═══ Extracted text

The fall in housing prices continues, with the latest data from the ASU Repeat Sales Index (ASU-RSI) showing that in June home values had dropped 22.8 percent compared to June 2007. That makes four months of double-digit declines in year-over-year price comparisons. The only bright light is that the rate of decline is slowing.

Phoenix area housing prices have been riding a long, downward-sloping wave for 16 straight months, and the descent doesn't appear to be over yet. According to the latest report based on the W. P. Carey School's Repeat Sales Index (ASU-RSI), home prices again experienced a larger rate of decline than that of the month before.

The latest data, for June 2008, shows a larger drop in home values than was reported for May 2008, reports Karl Guntermann, the Fred E. Taylor professor of Real Estate at the W. P. Carey School of Business. Guntermann puts together the ASU-RSI along with research assistant Alex Horenstein. "The overall metro decline from June 2007 to June 2008 hit 22.8 percent," says Guntermann.

"That compares to –21.2 percent from May 2007 to May 2008, and –18.4 percent from April 2007 to April 2008. March was the first month with a double-digit rate of decline, indicating the deterioration in the housing market that began accelerating last spring and hasn't let up." The only good news in the numbers is that the rate of decline appears to be moderating. "The slowing in the rate of decline, if it holds in future months, is a good sign," says Guntermann.

"The housing market will have bottomed out in terms of price when the rate of decline from one year ago is zero." Unlike most popular indices (such as those developed by the National Association of Realtors) that measure median home prices, the ASU-RSI index is based on repeat sales. The use of repeat sales data for the same house is considered the most reliable way to estimate price changes in a housing market, says Horenstein, because the house "quality" issue remains constant.

In other words, since repeat sales compare the prices of a single house against itself, the numbers don't incorporate different homes with different "quality" factors. The ASU-RSI tracks very closely to the S&P/Case-Schiller Index for Phoenix since the same methodology is employed for calculating both indices. However, the ASU-RSI scrubs the data differently, dropping transactions with sale prices less than $5,000 and where homes increased more than 60 percent annually.

Where's the bottom?

The question hanging on everyone's lips is how much longer will Phoenix area homeowners have to wait before home prices stop falling? It's a question Guntermann is often asked and since he doesn't run forecasting models, it's a question that in the past he has tried to avoid answering. However, Guntermann recently began charting the data as an indicator of when local housing values will stabilize.

══════
═══ Dataset content

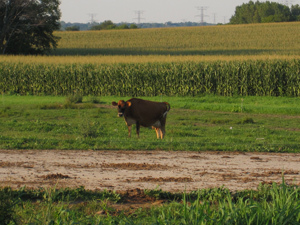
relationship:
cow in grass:
[111, 98, 171, 140] [26, 95, 93, 142]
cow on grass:
[111, 98, 171, 140] [26, 95, 93, 142]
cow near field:
[111, 98, 171, 140] [104, 29, 213, 77]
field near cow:
[104, 29, 213, 77] [111, 98, 171, 140]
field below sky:
[104, 29, 213, 77] [59, 0, 226, 23]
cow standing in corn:
[111, 98, 171, 140] [0, 22, 299, 95]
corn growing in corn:
[0, 22, 299, 95] [0, 22, 299, 95]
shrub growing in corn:
[65, 88, 84, 103] [0, 22, 299, 95]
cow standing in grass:
[111, 96, 172, 138] [1, 93, 297, 223]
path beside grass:
[1, 146, 298, 191] [4, 94, 299, 151]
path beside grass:
[1, 146, 298, 191] [1, 186, 296, 223]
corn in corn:
[3, 20, 299, 93] [0, 22, 299, 95]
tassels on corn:
[0, 21, 299, 73] [3, 20, 299, 93]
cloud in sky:
[47, 1, 298, 26] [35, 0, 297, 25]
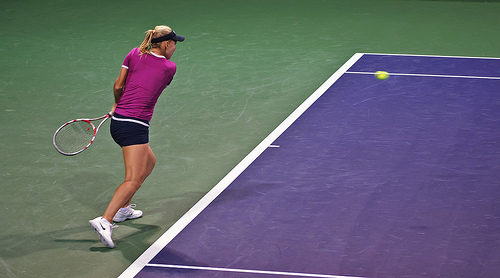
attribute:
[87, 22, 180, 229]
lady — playing, preparing, ready, blond, young, strinking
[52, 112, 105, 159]
racket — red, grey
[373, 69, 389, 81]
ball — yellow, incoming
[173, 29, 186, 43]
visor — black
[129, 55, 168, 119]
shirt — purple, pink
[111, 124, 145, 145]
short — black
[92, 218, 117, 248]
shoes — white, nike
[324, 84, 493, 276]
court — blue, pulpe, purple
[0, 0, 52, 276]
ground — green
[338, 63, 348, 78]
line — white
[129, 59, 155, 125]
t-shirt — colored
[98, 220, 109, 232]
one — nike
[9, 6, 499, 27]
court — green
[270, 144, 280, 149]
line — small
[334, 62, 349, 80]
edge — bold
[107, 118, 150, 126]
edge — white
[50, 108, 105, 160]
racquet — stripped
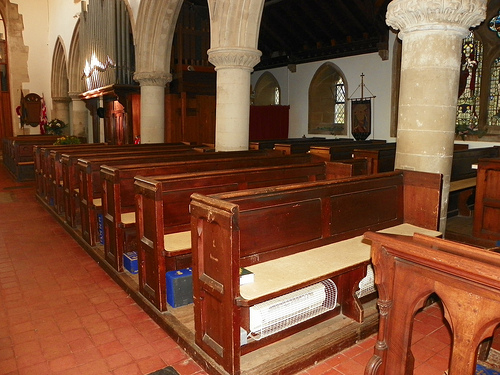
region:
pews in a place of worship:
[28, 143, 367, 326]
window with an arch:
[300, 62, 350, 137]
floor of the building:
[21, 210, 162, 355]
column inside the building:
[360, 8, 477, 251]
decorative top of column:
[381, 3, 491, 46]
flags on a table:
[12, 83, 49, 130]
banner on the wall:
[346, 68, 373, 148]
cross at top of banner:
[355, 70, 369, 85]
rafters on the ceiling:
[264, 9, 370, 51]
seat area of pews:
[247, 225, 419, 245]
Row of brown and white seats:
[28, 118, 473, 374]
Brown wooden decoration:
[361, 213, 499, 371]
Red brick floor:
[4, 172, 479, 374]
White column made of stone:
[364, 1, 478, 325]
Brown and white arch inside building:
[118, 3, 293, 169]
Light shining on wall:
[49, 33, 129, 135]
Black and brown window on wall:
[296, 46, 372, 144]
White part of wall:
[235, 36, 426, 166]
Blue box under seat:
[148, 256, 215, 332]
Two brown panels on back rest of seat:
[222, 186, 423, 265]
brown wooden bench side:
[187, 194, 238, 370]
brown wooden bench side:
[132, 173, 166, 307]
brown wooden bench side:
[99, 165, 124, 273]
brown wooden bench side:
[74, 159, 98, 246]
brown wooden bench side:
[61, 156, 74, 226]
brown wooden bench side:
[37, 149, 52, 204]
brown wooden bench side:
[392, 172, 437, 229]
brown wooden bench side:
[320, 160, 350, 180]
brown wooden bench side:
[350, 149, 378, 171]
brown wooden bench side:
[309, 144, 330, 158]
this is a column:
[120, 66, 371, 164]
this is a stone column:
[362, 141, 437, 150]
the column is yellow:
[354, 93, 471, 150]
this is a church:
[48, 164, 213, 346]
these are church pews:
[225, 231, 406, 326]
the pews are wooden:
[220, 166, 272, 225]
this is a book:
[236, 254, 276, 308]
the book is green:
[242, 279, 252, 286]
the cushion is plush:
[295, 251, 305, 280]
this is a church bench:
[356, 219, 496, 374]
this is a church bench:
[191, 172, 458, 324]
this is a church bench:
[132, 163, 371, 270]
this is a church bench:
[90, 152, 297, 259]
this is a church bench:
[34, 133, 219, 252]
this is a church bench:
[29, 135, 142, 229]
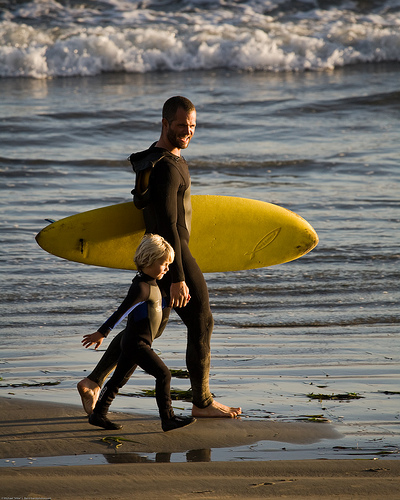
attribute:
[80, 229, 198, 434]
boy — walking, young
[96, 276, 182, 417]
wet suit — light brown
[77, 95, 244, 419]
man — walking, light skinned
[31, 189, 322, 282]
board — surfboard, painted yellow, yellow color, yellow colored, yellow, yellow in color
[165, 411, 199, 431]
shoe — black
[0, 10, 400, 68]
wave — white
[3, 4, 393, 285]
water — body, calm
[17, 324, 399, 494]
sand — brown colored, brown color, brown, a shade of brown, a brown color, brown in color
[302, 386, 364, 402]
seaweed — piled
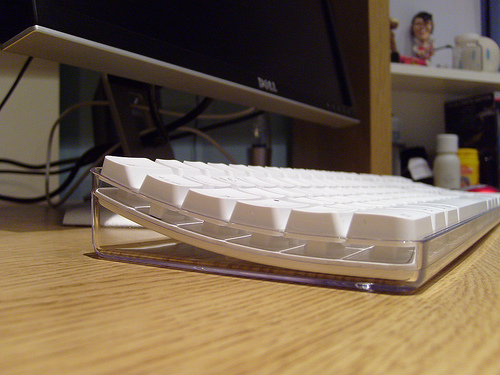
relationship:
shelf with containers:
[393, 38, 477, 128] [432, 134, 462, 190]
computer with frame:
[9, 2, 384, 124] [137, 54, 330, 121]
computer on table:
[0, 0, 361, 227] [2, 197, 497, 374]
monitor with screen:
[9, 15, 491, 177] [274, 54, 342, 96]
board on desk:
[113, 160, 498, 243] [77, 285, 369, 370]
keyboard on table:
[90, 154, 486, 285] [2, 197, 497, 374]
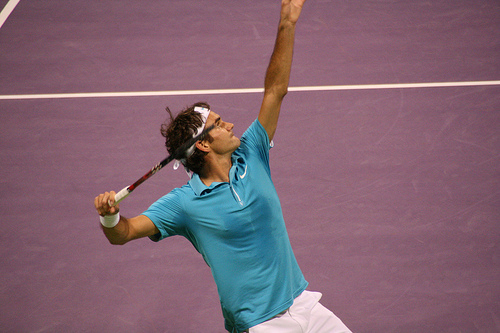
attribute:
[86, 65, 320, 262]
man — serving, concentrating, holding, looking, wearing, playing, swinging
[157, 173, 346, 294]
shirt — blue, wet, polo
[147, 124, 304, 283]
polo — blue, green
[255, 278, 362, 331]
shorts — white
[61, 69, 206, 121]
line — white, painted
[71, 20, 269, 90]
court — purple, large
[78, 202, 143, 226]
wristband — white, soft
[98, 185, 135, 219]
hand — clenched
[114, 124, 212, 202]
racket — tennis, white, held, handled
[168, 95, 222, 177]
headband — white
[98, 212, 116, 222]
band — white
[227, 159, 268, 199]
logo — nike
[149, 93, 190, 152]
hair — brown, short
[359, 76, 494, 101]
stripe — white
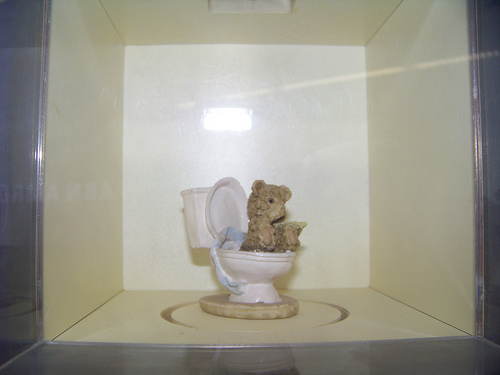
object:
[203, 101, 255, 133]
light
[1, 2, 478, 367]
wall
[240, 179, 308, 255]
bear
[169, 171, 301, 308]
toilet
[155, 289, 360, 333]
circle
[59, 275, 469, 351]
ground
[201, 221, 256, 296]
ribbon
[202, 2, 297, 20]
vent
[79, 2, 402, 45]
ceiling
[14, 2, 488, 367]
frame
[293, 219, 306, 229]
edge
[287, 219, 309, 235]
cup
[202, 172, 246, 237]
lid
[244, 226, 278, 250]
leg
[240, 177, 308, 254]
doll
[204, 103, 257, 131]
reflection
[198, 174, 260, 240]
up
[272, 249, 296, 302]
front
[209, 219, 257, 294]
blanket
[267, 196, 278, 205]
eye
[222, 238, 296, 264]
bowl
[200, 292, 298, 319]
platform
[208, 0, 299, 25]
square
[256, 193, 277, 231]
brown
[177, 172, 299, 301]
miniature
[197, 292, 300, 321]
base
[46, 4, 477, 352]
glass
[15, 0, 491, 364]
display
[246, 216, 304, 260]
body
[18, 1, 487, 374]
case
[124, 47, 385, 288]
interior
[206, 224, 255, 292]
blue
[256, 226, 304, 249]
pads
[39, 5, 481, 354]
scene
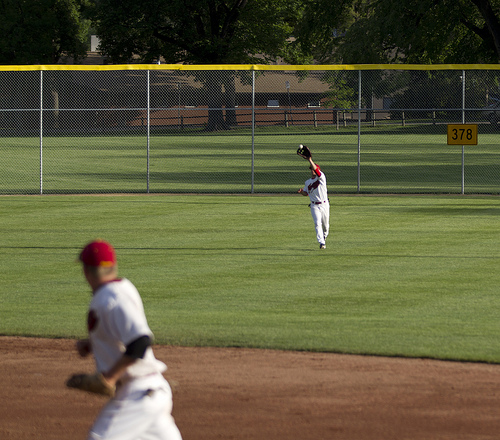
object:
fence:
[0, 62, 499, 193]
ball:
[298, 144, 303, 151]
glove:
[296, 145, 311, 160]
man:
[298, 150, 332, 250]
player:
[65, 241, 178, 440]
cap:
[80, 239, 117, 265]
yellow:
[1, 64, 499, 69]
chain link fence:
[1, 66, 500, 196]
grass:
[1, 117, 499, 363]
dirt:
[1, 335, 499, 439]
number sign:
[446, 123, 477, 145]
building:
[0, 31, 467, 125]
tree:
[1, 0, 94, 136]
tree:
[102, 3, 303, 135]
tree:
[280, 2, 397, 128]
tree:
[367, 0, 499, 120]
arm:
[306, 152, 324, 177]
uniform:
[303, 167, 332, 251]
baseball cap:
[313, 165, 320, 175]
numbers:
[450, 126, 473, 139]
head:
[78, 239, 119, 286]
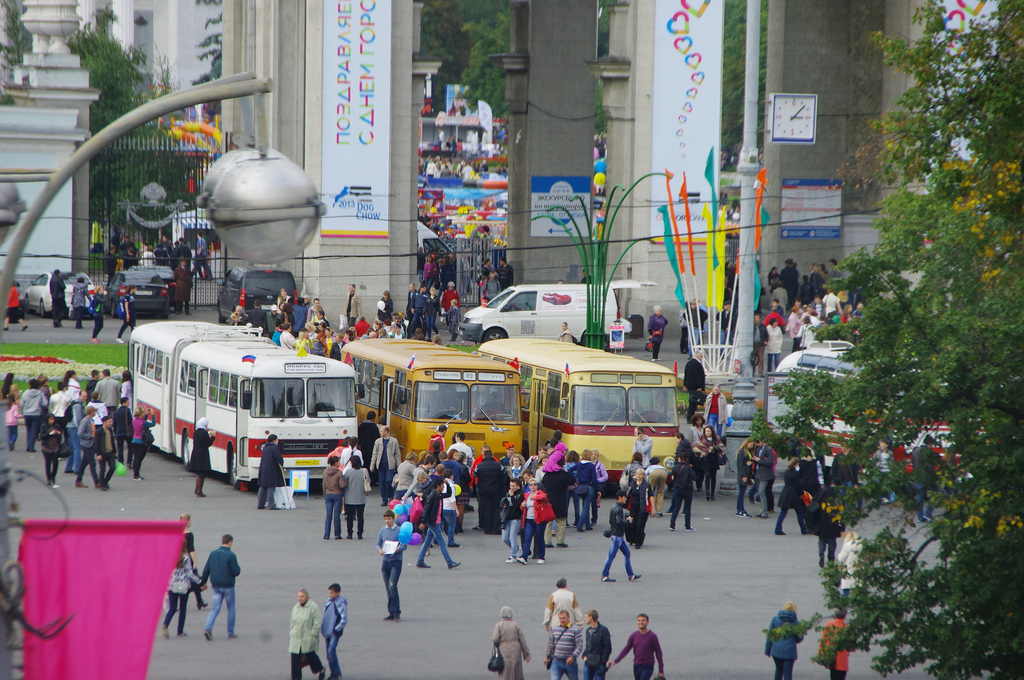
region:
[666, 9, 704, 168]
A banner on the building has a row of multicolored hearts, in graduated sizes.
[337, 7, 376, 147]
The banner on the other side of the opening has multicolored lettering.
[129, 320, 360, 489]
a white bus with a red stripe sits while passengers get on.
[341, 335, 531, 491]
A second dark yellow bus sits in the middle loading passengers.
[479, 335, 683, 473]
A third bus, light yellow with a red stripe, sits on the right.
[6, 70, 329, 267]
A streetlight has two lamps that hang over the crowds in the area.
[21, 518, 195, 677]
A plain, bright pink flag or banner hangs below the streetlight.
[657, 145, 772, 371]
Flags of teal and coral are wrapped around their flagpoles.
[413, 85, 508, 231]
A colorful crowd sits in some stands in the back of this photo.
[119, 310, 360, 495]
a large white and red bus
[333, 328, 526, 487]
a yellow bus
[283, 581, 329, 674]
person in a green coat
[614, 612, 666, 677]
man wearing a purple shirt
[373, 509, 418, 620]
man in a blue shirt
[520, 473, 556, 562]
woman wearing a red coat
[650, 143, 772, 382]
red, green and yellow flags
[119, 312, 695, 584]
crowd of people in front of three buses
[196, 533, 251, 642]
man wearing blue jeans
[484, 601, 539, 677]
woman carrying a purse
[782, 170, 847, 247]
blue sign on the building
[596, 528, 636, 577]
blue jeans on person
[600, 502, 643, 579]
person walking on street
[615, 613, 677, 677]
man walking on street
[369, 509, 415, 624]
man standing on street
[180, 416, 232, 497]
woman standing next to bus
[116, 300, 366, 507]
white bus on street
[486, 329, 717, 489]
yellow and red bus on street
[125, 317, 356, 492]
bus on the road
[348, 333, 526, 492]
the bus is parked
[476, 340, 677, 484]
the bus is yellow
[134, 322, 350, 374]
top of the bus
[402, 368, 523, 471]
front of the bus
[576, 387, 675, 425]
wind shield of bus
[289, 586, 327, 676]
a man is walking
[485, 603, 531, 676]
old lady is walking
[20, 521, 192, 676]
the flag is pink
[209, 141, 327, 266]
the light is round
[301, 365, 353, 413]
glass window on the bus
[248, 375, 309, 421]
glass window on the bus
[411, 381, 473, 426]
glass window on the bus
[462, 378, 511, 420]
glass window on the bus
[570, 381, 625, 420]
glass window on the bus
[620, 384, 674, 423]
glass window on the bus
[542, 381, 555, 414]
glass window on the bus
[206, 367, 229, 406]
glass window on the bus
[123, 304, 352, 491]
The parked white bus.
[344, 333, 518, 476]
The yellow bus parked in the middle.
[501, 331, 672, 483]
The yellow bus parked on the right.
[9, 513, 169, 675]
The pink flag hanging on the left.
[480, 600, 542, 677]
The older woman in the trench coat.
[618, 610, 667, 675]
The man walking in a purple shirt.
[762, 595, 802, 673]
The woman walking with a blue coat.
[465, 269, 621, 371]
The white van.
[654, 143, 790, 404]
The group of colorful flags.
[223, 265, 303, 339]
The black family van.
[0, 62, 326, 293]
street light and pole over the street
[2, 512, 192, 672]
pink flag attached to a light pole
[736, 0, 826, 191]
clock displayed on a metal pole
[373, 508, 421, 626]
man in grey with blue balloons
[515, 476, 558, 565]
lady in a red jacket and jeans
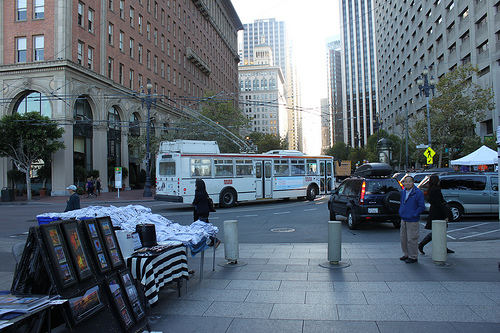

══════

From the article on Phoenix housing prices, list each year-over-year percentage decline in metro home values that it reports, along with the two months being compared.

- 22.8 percent: June 2007 to June 2008
- 21.2 percent: May 2007 to May 2008
- 18.4 percent: April 2007 to April 2008